WHAT IS NEEDED
Reproduce word for word every line of text in the material below, leaving the pictures out of your answer.

····················

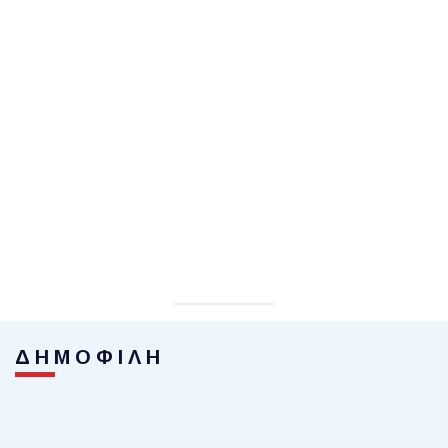
ΔΗΜΟΦΙΛΗ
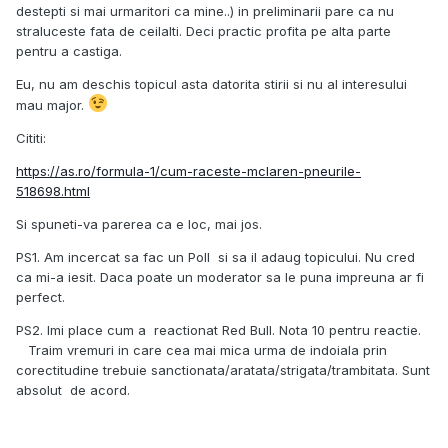
destepti si mai urmaritori ca mine..) in preliminarii pare ca nu
straluceste fata de ceilalti. Deci practic profita pe alta parte
pentru a castiga.
Eu, nu am deschis topicul asta datorita stirii si nu al interesului
mau major.
Cititi:
https://as.ro/formula-1/cum-raceste-mclaren-pneurile-
518698.html
Si spuneti-va parerea ca e loc, mai jos.
PS1. Am incercat sa fac un Poll si sa il adaug topicului. Nu cred
ca mi-a iesit. Daca poate un moderator sa le puna impreuna ar fi
perfect.
PS2. Imi place cum a reactionat Red Bull. Nota 10 pentru reactie.
Traim vremuri in care cea mai mica urma de indoiala prin
corectitudine trebuie sanctionata/aratata/strigata/trambitata. Sunt
absolut de acord.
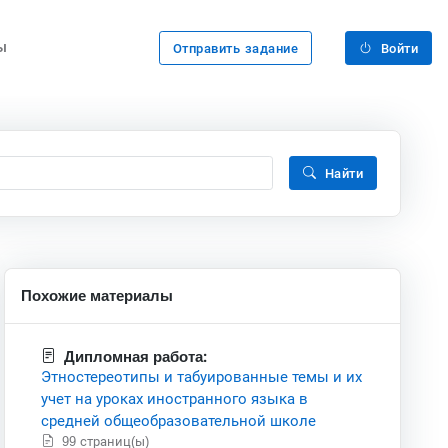
ы
Отправить задание
Войти
Найти
Похожие материалы
Дипломная работа:
Этностереотипы и табуированные темы и их
учет на уроках иностранного языка в
средней общеобразовательной школе
99 страниц(ы)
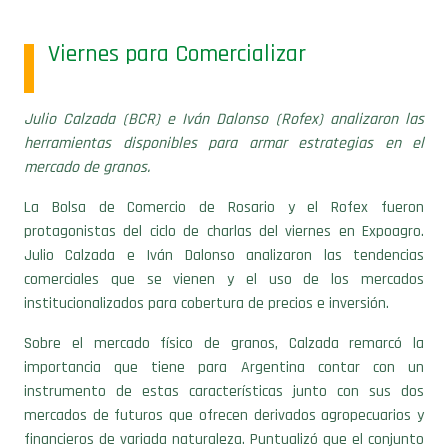
Viernes para Comercializar
Julio Calzada (BCR) e Iván Dalonso (Rofex) analizaron las
herramientas disponibles para armar estrategias en el
mercado de granos.
La Bolsa de Comercio de Rosario y el Rofex fueron
protagonistas del ciclo de charlas del viernes en Expoagro.
Julio Calzada e Iván Dalonso analizaron las tendencias
comerciales que se vienen y el uso de los mercados
institucionalizados para cobertura de precios e inversión.
Sobre el mercado físico de granos, Calzada remarcó la
importancia que tiene para Argentina contar con un
instrumento de estas características junto con sus dos
mercados de futuros que ofrecen derivados agropecuarios y
financieros de variada naturaleza. Puntualizó que el conjunto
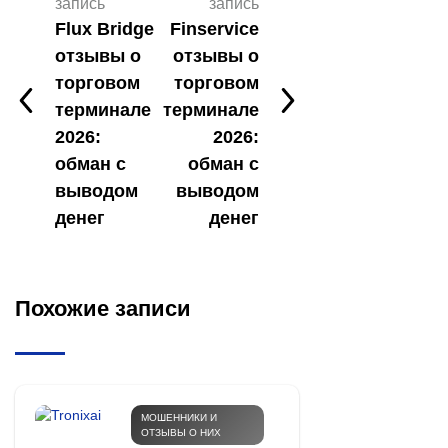
запись
запись
Flux Bridge
Finservice
отзывы о
отзывы о
торговом
торговом
терминале
терминале
2026:
2026:
обман с
обман с
выводом
выводом
денег
денег
Похожие записи
МОШЕННИКИ И
ОТЗЫВЫ О НИХ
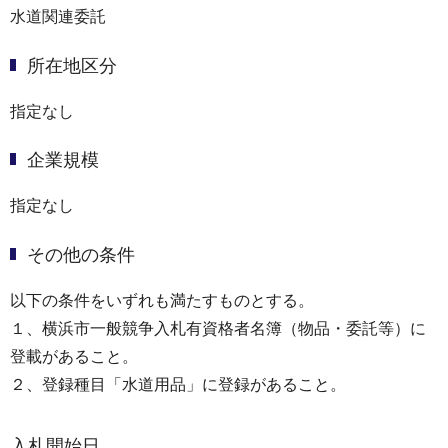
水道関連委託
所在地区分
指定なし
企業規模
指定なし
その他の条件
以下の条件をいずれも満たすものとする。
１、横浜市一般競争入札有資格者名簿（物品・委託等）に
登載があること。
２、登録種目「水道用品」に登録があること。
入札開始日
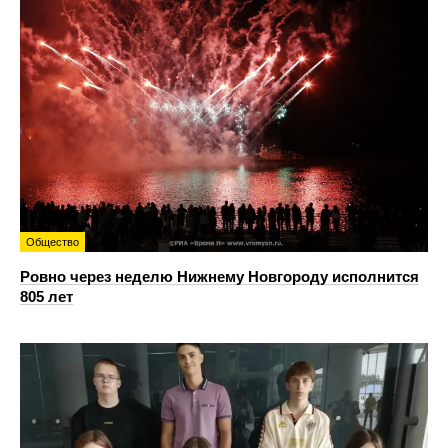
Общество
Ровно через неделю Нижнему Новгороду исполнится
805 лет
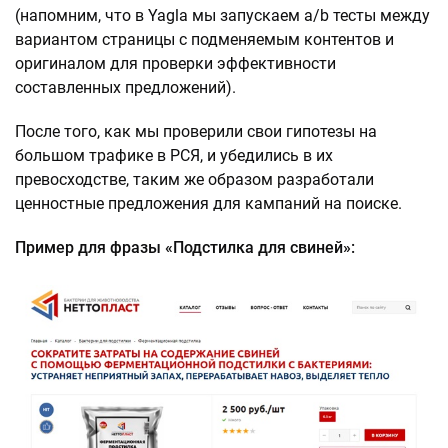
(напомним, что в Yagla мы запускаем a/b тесты между
вариантом страницы с подменяемым контентов и
оригиналом для проверки эффективности
составленных предложений).
После того, как мы проверили свои гипотезы на
большом трафике в РСЯ, и убедились в их
превосходстве, таким же образом разработали
ценностные предложения для кампаний на поиске.
Пример для фразы «Подстилка для свиней»:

····················

OUTPUT OF THE TASK
ΔΗΜΟΦΙΛΗ
destepti si mai urmaritori ca mine..) in preliminarii pare ca nu
straluceste fata de ceilalti. Deci practic profita pe alta parte
pentru a castiga.
Eu, nu am deschis topicul asta datorita stirii si nu al interesului
mau major.
Cititi:
https://as.ro/formula-1/cum-raceste-mclaren-pneurile-
518698.html
Si spuneti-va parerea ca e loc, mai jos.
PS1. Am incercat sa fac un Poll si sa il adaug topicului. Nu cred
ca mi-a iesit. Daca poate un moderator sa le puna impreuna ar fi
perfect.
PS2. Imi place cum a reactionat Red Bull. Nota 10 pentru reactie.
Traim vremuri in care cea mai mica urma de indoiala prin
corectitudine trebuie sanctionata/aratata/strigata/trambitata. Sunt
absolut de acord.
ы
Отправить задание
Войти
Найти
Похожие материалы
Дипломная работа:
Этностереотипы и табуированные темы и их
учет на уроках иностранного языка в
средней общеобразовательной школе
99 страниц(ы)
Viernes para Comercializar
Julio Calzada (BCR) e Iván Dalonso (Rofex) analizaron las
herramientas disponibles para armar estrategias en el
mercado de granos.
La Bolsa de Comercio de Rosario y el Rofex fueron
protagonistas del ciclo de charlas del viernes en Expoagro.
Julio Calzada e Iván Dalonso analizaron las tendencias
comerciales que se vienen y el uso de los mercados
institucionalizados para cobertura de precios e inversión.
Sobre el mercado físico de granos, Calzada remarcó la
importancia que tiene para Argentina contar con un
instrumento de estas características junto con sus dos
mercados de futuros que ofrecen derivados agropecuarios y
financieros de variada naturaleza. Puntualizó que el conjunto
запись
запись
Flux Bridge
Finservice
отзывы о
отзывы о
торговом
торговом
терминале
терминале
2026:
2026:
обман с
обман с
выводом
выводом
денег
денег
Похожие записи
МОШЕННИКИ И
ОТЗЫВЫ О НИХ
水道関連委託
所在地区分
指定なし
企業規模
指定なし
その他の条件
以下の条件をいずれも満たすものとする。
１、横浜市一般競争入札有資格者名簿（物品・委託等）に
登載があること。
２、登録種目「水道用品」に登録があること。
入札開始日
Общество
Ровно через неделю Нижнему Новгороду исполнится
805 лет
(напомним, что в Yagla мы запускаем a/b тесты между
вариантом страницы с подменяемым контентов и
оригиналом для проверки эффективности
составленных предложений).
После того, как мы проверили свои гипотезы на
большом трафике в РСЯ, и убедились в их
превосходстве, таким же образом разработали
ценностные предложения для кампаний на поиске.
Пример для фразы «Подстилка для свиней»:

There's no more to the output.